The task force Gov. Phil Murphy appointed to examine the state’s corporate tax break program scheduled its fourth hearing for Oct. 17 to focus on “issues with certain tax incentive applications” and problems with state oversight of the program.
The meeting will be the first since a judge threw out a suit filed by several subjects of the task force – businesses with close ties to South Jersey political powerbroker George Norcross – aimed at ending the panel’s efforts.
Proponents of the Grow New Jersey tax incentive program, such as former Gov. Chris Christie and Senate President Stephen Sweeney, D-3rd District, have derided the task force’s work. Sweeney put together his own legislative committee tasked with reworking the state’s economic development incentives.
It is not clear which applications the task force will scrutinize. The New York Times recently reported that at least a dozen companies threatened to move to the same Rockland County, N.Y. office tower as part of their applications for more than $100 million in tax breaks. The companies had no intention of moving, according to the Times.

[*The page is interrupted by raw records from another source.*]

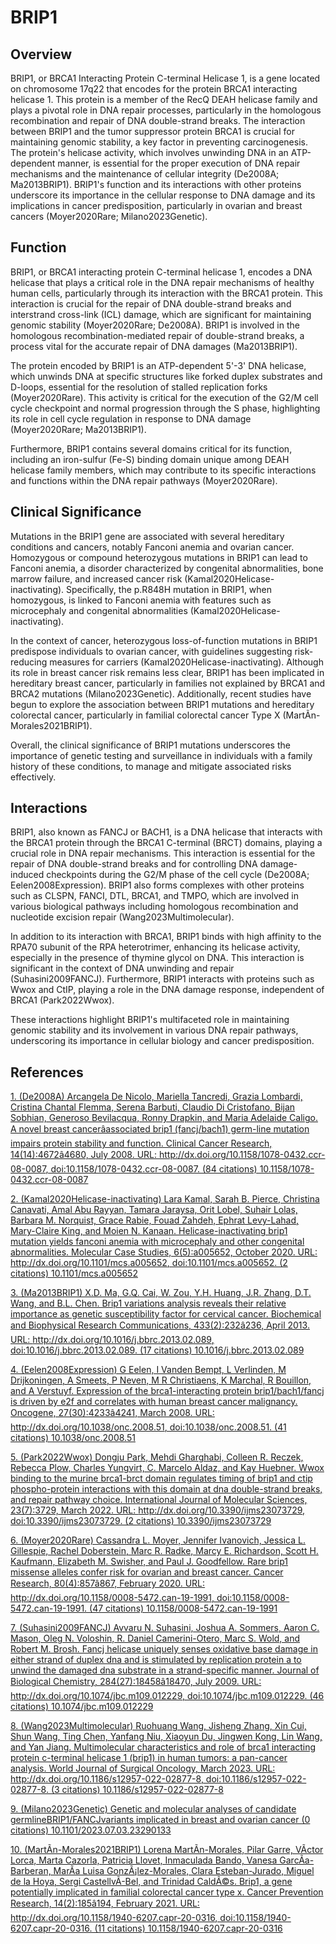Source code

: # BRIP1

## Overview
BRIP1, or BRCA1 Interacting Protein C-terminal Helicase 1, is a gene located on chromosome 17q22 that encodes for the protein BRCA1 interacting helicase 1. This protein is a member of the RecQ DEAH helicase family and plays a pivotal role in DNA repair processes, particularly in the homologous recombination and repair of DNA double-strand breaks. The interaction between BRIP1 and the tumor suppressor protein BRCA1 is crucial for maintaining genomic stability, a key factor in preventing carcinogenesis. The protein's helicase activity, which involves unwinding DNA in an ATP-dependent manner, is essential for the proper execution of DNA repair mechanisms and the maintenance of cellular integrity (De2008A; Ma2013BRIP1). BRIP1's function and its interactions with other proteins underscore its importance in the cellular response to DNA damage and its implications in cancer predisposition, particularly in ovarian and breast cancers (Moyer2020Rare; Milano2023Genetic).

## Function
BRIP1, or BRCA1 interacting protein C-terminal helicase 1, encodes a DNA helicase that plays a critical role in the DNA repair mechanisms of healthy human cells, particularly through its interaction with the BRCA1 protein. This interaction is crucial for the repair of DNA double-strand breaks and interstrand cross-link (ICL) damage, which are significant for maintaining genomic stability (Moyer2020Rare; De2008A). BRIP1 is involved in the homologous recombination-mediated repair of double-strand breaks, a process vital for the accurate repair of DNA damages (Ma2013BRIP1). 

The protein encoded by BRIP1 is an ATP-dependent 5'-3' DNA helicase, which unwinds DNA at specific structures like forked duplex substrates and D-loops, essential for the resolution of stalled replication forks (Moyer2020Rare). This activity is critical for the execution of the G2/M cell cycle checkpoint and normal progression through the S phase, highlighting its role in cell cycle regulation in response to DNA damage (Moyer2020Rare; Ma2013BRIP1).

Furthermore, BRIP1 contains several domains critical for its function, including an iron-sulfur (Fe-S) binding domain unique among DEAH helicase family members, which may contribute to its specific interactions and functions within the DNA repair pathways (Moyer2020Rare).

## Clinical Significance
Mutations in the BRIP1 gene are associated with several hereditary conditions and cancers, notably Fanconi anemia and ovarian cancer. Homozygous or compound heterozygous mutations in BRIP1 can lead to Fanconi anemia, a disorder characterized by congenital abnormalities, bone marrow failure, and increased cancer risk (Kamal2020Helicase-inactivating). Specifically, the p.R848H mutation in BRIP1, when homozygous, is linked to Fanconi anemia with features such as microcephaly and congenital abnormalities (Kamal2020Helicase-inactivating).

In the context of cancer, heterozygous loss-of-function mutations in BRIP1 predispose individuals to ovarian cancer, with guidelines suggesting risk-reducing measures for carriers (Kamal2020Helicase-inactivating). Although its role in breast cancer risk remains less clear, BRIP1 has been implicated in hereditary breast cancer, particularly in families not explained by BRCA1 and BRCA2 mutations (Milano2023Genetic). Additionally, recent studies have begun to explore the association between BRIP1 mutations and hereditary colorectal cancer, particularly in familial colorectal cancer Type X (MartÃ­n-Morales2021BRIP1).

Overall, the clinical significance of BRIP1 mutations underscores the importance of genetic testing and surveillance in individuals with a family history of these conditions, to manage and mitigate associated risks effectively.

## Interactions
BRIP1, also known as FANCJ or BACH1, is a DNA helicase that interacts with the BRCA1 protein through the BRCA1 C-terminal (BRCT) domains, playing a crucial role in DNA repair mechanisms. This interaction is essential for the repair of DNA double-strand breaks and for controlling DNA damage-induced checkpoints during the G2/M phase of the cell cycle (De2008A; Eelen2008Expression). BRIP1 also forms complexes with other proteins such as CLSPN, FANCI, DTL, BRCA1, and TMPO, which are involved in various biological pathways including homologous recombination and nucleotide excision repair (Wang2023Multimolecular).

In addition to its interaction with BRCA1, BRIP1 binds with high affinity to the RPA70 subunit of the RPA heterotrimer, enhancing its helicase activity, especially in the presence of thymine glycol on DNA. This interaction is significant in the context of DNA unwinding and repair (Suhasini2009FANCJ). Furthermore, BRIP1 interacts with proteins such as Wwox and CtIP, playing a role in the DNA damage response, independent of BRCA1 (Park2022Wwox).

These interactions highlight BRIP1's multifaceted role in maintaining genomic stability and its involvement in various DNA repair pathways, underscoring its importance in cellular biology and cancer predisposition.


## References


[1. (De2008A) Arcangela De Nicolo, Mariella Tancredi, Grazia Lombardi, Cristina Chantal Flemma, Serena Barbuti, Claudio Di Cristofano, Bijan Sobhian, Generoso Bevilacqua, Ronny Drapkin, and Maria Adelaide Caligo. A novel breast cancerâassociated brip1 (fancj/bach1) germ-line mutation impairs protein stability and function. Clinical Cancer Research, 14(14):4672â4680, July 2008. URL: http://dx.doi.org/10.1158/1078-0432.ccr-08-0087, doi:10.1158/1078-0432.ccr-08-0087. (84 citations) 10.1158/1078-0432.ccr-08-0087](https://doi.org/10.1158/1078-0432.ccr-08-0087)

[2. (Kamal2020Helicase-inactivating) Lara Kamal, Sarah B. Pierce, Christina Canavati, Amal Abu Rayyan, Tamara Jaraysa, Orit Lobel, Suhair Lolas, Barbara M. Norquist, Grace Rabie, Fouad Zahdeh, Ephrat Levy-Lahad, Mary-Claire King, and Moien N. Kanaan. Helicase-inactivating brip1 mutation yields fanconi anemia with microcephaly and other congenital abnormalities. Molecular Case Studies, 6(5):a005652, October 2020. URL: http://dx.doi.org/10.1101/mcs.a005652, doi:10.1101/mcs.a005652. (2 citations) 10.1101/mcs.a005652](https://doi.org/10.1101/mcs.a005652)

[3. (Ma2013BRIP1) X.D. Ma, G.Q. Cai, W. Zou, Y.H. Huang, J.R. Zhang, D.T. Wang, and B.L. Chen. Brip1 variations analysis reveals their relative importance as genetic susceptibility factor for cervical cancer. Biochemical and Biophysical Research Communications, 433(2):232â236, April 2013. URL: http://dx.doi.org/10.1016/j.bbrc.2013.02.089, doi:10.1016/j.bbrc.2013.02.089. (17 citations) 10.1016/j.bbrc.2013.02.089](https://doi.org/10.1016/j.bbrc.2013.02.089)

[4. (Eelen2008Expression) G Eelen, I Vanden Bempt, L Verlinden, M Drijkoningen, A Smeets, P Neven, M R Christiaens, K Marchal, R Bouillon, and A Verstuyf. Expression of the brca1-interacting protein brip1/bach1/fancj is driven by e2f and correlates with human breast cancer malignancy. Oncogene, 27(30):4233â4241, March 2008. URL: http://dx.doi.org/10.1038/onc.2008.51, doi:10.1038/onc.2008.51. (41 citations) 10.1038/onc.2008.51](https://doi.org/10.1038/onc.2008.51)

[5. (Park2022Wwox) Dongju Park, Mehdi Gharghabi, Colleen R. Reczek, Rebecca Plow, Charles Yungvirt, C. Marcelo Aldaz, and Kay Huebner. Wwox binding to the murine brca1-brct domain regulates timing of brip1 and ctip phospho-protein interactions with this domain at dna double-strand breaks, and repair pathway choice. International Journal of Molecular Sciences, 23(7):3729, March 2022. URL: http://dx.doi.org/10.3390/ijms23073729, doi:10.3390/ijms23073729. (2 citations) 10.3390/ijms23073729](https://doi.org/10.3390/ijms23073729)

[6. (Moyer2020Rare) Cassandra L. Moyer, Jennifer Ivanovich, Jessica L. Gillespie, Rachel Doberstein, Marc R. Radke, Marcy E. Richardson, Scott H. Kaufmann, Elizabeth M. Swisher, and Paul J. Goodfellow. Rare brip1 missense alleles confer risk for ovarian and breast cancer. Cancer Research, 80(4):857â867, February 2020. URL: http://dx.doi.org/10.1158/0008-5472.can-19-1991, doi:10.1158/0008-5472.can-19-1991. (47 citations) 10.1158/0008-5472.can-19-1991](https://doi.org/10.1158/0008-5472.can-19-1991)

[7. (Suhasini2009FANCJ) Avvaru N. Suhasini, Joshua A. Sommers, Aaron C. Mason, Oleg N. Voloshin, R. Daniel Camerini-Otero, Marc S. Wold, and Robert M. Brosh. Fancj helicase uniquely senses oxidative base damage in either strand of duplex dna and is stimulated by replication protein a to unwind the damaged dna substrate in a strand-specific manner. Journal of Biological Chemistry, 284(27):18458â18470, July 2009. URL: http://dx.doi.org/10.1074/jbc.m109.012229, doi:10.1074/jbc.m109.012229. (46 citations) 10.1074/jbc.m109.012229](https://doi.org/10.1074/jbc.m109.012229)

[8. (Wang2023Multimolecular) Ruohuang Wang, Jisheng Zhang, Xin Cui, Shun Wang, Ting Chen, Yanfang Niu, Xiaoyun Du, Jingwen Kong, Lin Wang, and Yan Jiang. Multimolecular characteristics and role of brca1 interacting protein c-terminal helicase 1 (brip1) in human tumors: a pan-cancer analysis. World Journal of Surgical Oncology, March 2023. URL: http://dx.doi.org/10.1186/s12957-022-02877-8, doi:10.1186/s12957-022-02877-8. (3 citations) 10.1186/s12957-022-02877-8](https://doi.org/10.1186/s12957-022-02877-8)

[9. (Milano2023Genetic) Genetic and molecular analyses of candidate germlineBRIP1/FANCJvariants implicated in breast and ovarian cancer (0 citations) 10.1101/2023.07.03.23290133](https://doi.org/10.1101/2023.07.03.23290133)

[10. (MartÃ­n-Morales2021BRIP1) Lorena MartÃ­n-Morales, Pilar Garre, VÃ­ctor Lorca, Marta Cazorla, Patricia Llovet, Inmaculada Bando, Vanesa GarcÃ­a-Barberan, MarÃ­a Luisa GonzÃ¡lez-Morales, Clara Esteban-Jurado, Miguel de la Hoya, Sergi CastellvÃ­-Bel, and Trinidad CaldÃ©s. Brip1, a gene potentially implicated in familial colorectal cancer type x. Cancer Prevention Research, 14(2):185â194, February 2021. URL: http://dx.doi.org/10.1158/1940-6207.capr-20-0316, doi:10.1158/1940-6207.capr-20-0316. (11 citations) 10.1158/1940-6207.capr-20-0316](https://doi.org/10.1158/1940-6207.capr-20-0316)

Grow New Jersey, which awarded over $4 billion since it was enacted in 2013, expired in July. Murphy vetoed legislation that would have extended the program just before Labor Day.
Murphy appointed the task force in January following a state comptroller’s report that found holes in the Economic Development Authority’s oversight of the program. The panel has focused on whether businesses with close ties to Norcross may have unfairly won large tax breaks for staying in or moving to Camden.
At the Oct. 17 meeting, the task force will focus on the EDA’s efforts to reform its oversight of the incentives, according to its counsel, Walden Macht & Haran LLP.